While Kagan refers to such suggestions as “trial balloons” it suggests a more fluid notion of first amendment protections:

The presumption against viewpoint discrimination, relied upon in Hudnut and further strengthened in R.A.V., has come to serve as the very keystone of First Amendment jurisprudence. This presumption, in my view, has real worth, in protecting against improperly motivated governmental action and against distorting effects on public discourse. And even if I assign it too great a value, the principle still will have to be taken into account by those who favor any regulation either of hate speech or of pornography. I have suggested in this Essay that the regulatory efforts that will achieve the most, given settled law, will be the efforts that may appear, at first glance, to promise the least. They will be directed at conduct, rather than speech. They will be efforts using viewpoint-neutral classifications. They will be efforts taking advantage of the long-established unprotected category of obscenity. Such efforts will not eradicate all pornography or all hate speech from our society, but they can achieve much worth achieving. They, and other new solutions, ought to be debated and tested in a continuing and multi-faceted effort to enhance the rights of minorities and women, while also respecting core principles of the First Amendment.
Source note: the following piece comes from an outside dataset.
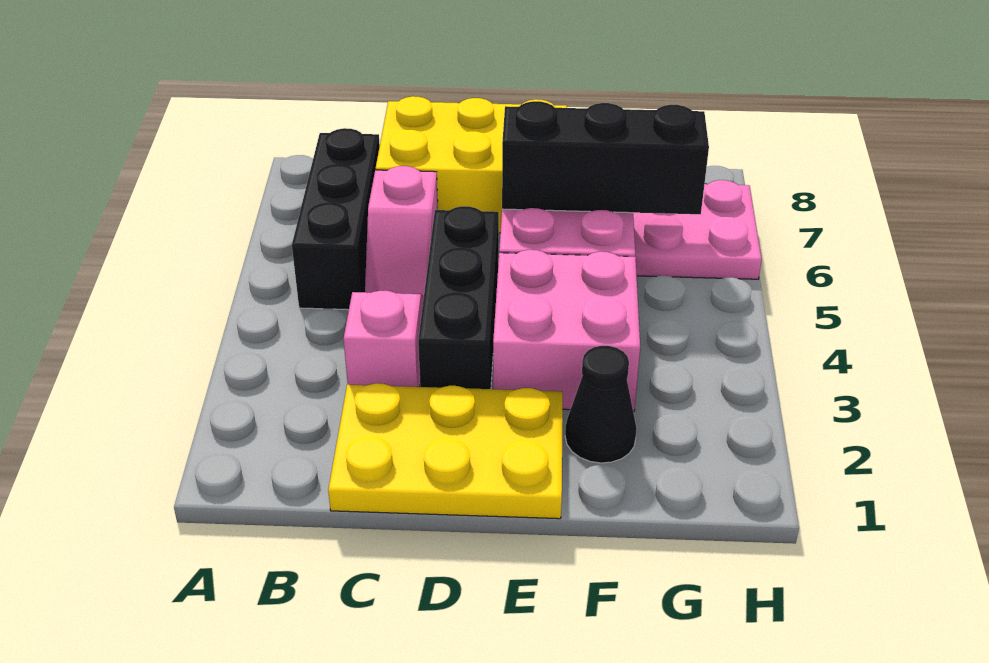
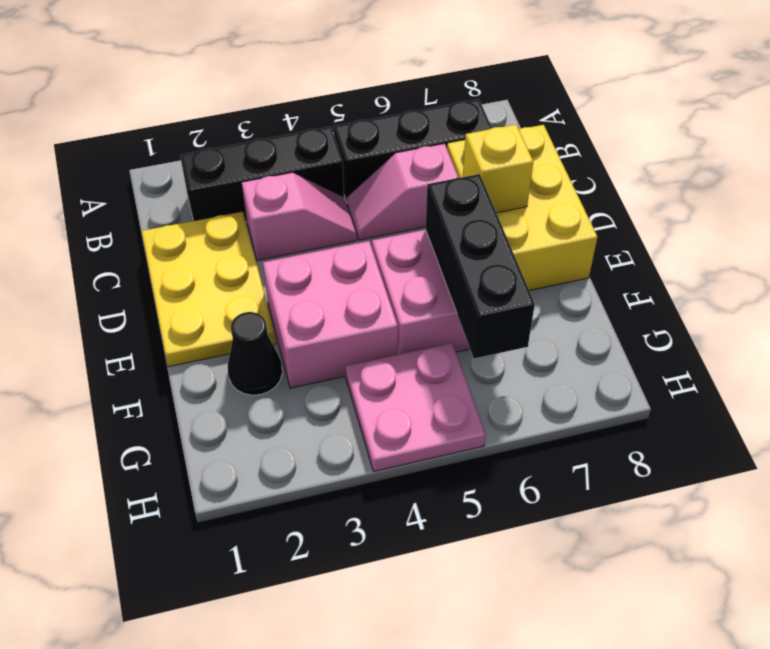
black 1x3 brick [418,206,499,389] -> black 1x3 brick moved to [180,127,344,222]
none -> yellow 1x1 brick [463,125,533,213]
pink 2x2 plate [633,180,762,279] -> pink 2x2 plate moved to [345,343,486,471]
It will be interesting to see how this nuanced view of the first amendment plays out in the Snyder vs Phelps case involving the Westboro church, here.

Under the so-called Ginsburg rule, it is unlikely that we are going to get much substantive discussion of such views. Ironically, Kagan helped create that rule as a staff on Ginsburg’s nomination. She once called confirmation hearings “vapid and hollow” — a tradition that she may now embrace. As in earlier hearings, the Democrats are unlikely to call any witnesses on these liberal concerns and the Republicans are likely to support those more conservative views. The result is likely to be entirely vapid as Kagan suggested. Unlike Republicans who oppose GOP nominees if they are insufficiently conservative, Democratic senators have shown that they do not fight for such ideological strength in a nominee.
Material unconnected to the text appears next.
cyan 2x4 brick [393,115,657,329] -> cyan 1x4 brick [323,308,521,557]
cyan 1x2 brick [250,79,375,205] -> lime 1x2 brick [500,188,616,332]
Even in the early commentary, it is distressing how the discussion immediately focused on the politics rather than the substance of the nomination. As with Sotomayor, the media appears unable to have a discussion about the substantive views of a nominee.

There is no question that Kagan has proven leadership ability, particularly as a consensus builder. She was able to lead Harvard Law School and end the liberal/conservative fighting on that faculty. However, she is not considered an intellectual leader in the teaching academy. She has actually written comparatively little as an academic. She has written only a few significant law review articles and a collection of shorter pieces. She appears to have received tenure at the University of Chicago based on a single article — something that would not be permitted at most top schools. What writing is there is not welcome by civil libertarians, which shows a lack of commitment to the very “fundamental rights” that President Obama referenced this morning in his nominating speech. When it comes to free speech and detainee rights, she (like the President) adopts a more legally relativistic approach.

While conservatives are likely to attack her on her banning military recruiters from campus, she has largely avoided controversial writings or positions in her career.

For liberals, the problem is her “pragmatic” approach to civil liberties and support for Bush policies. Stevens was the fifth vote in opposing such policies and Kagan could well flip that result. Few could have imagined that voting for Obama would have resulted in moving the Court to the right, but that appears to be case with the selection of Kagan.

Obama’s record on civil liberties has long been attributed to a rather cold calculus that liberals have no where to go and that he should continue to play to the middle and right of the political spectrum. I am not so certain. There is no evidence that Obama actually believes in some of the principles that Stevens fought for, particularly in the area of terrorism. What is clear is that he has selected someone who will honor that legacy by dismantling a significant part of it if her testimony before the Senate last year is any measure.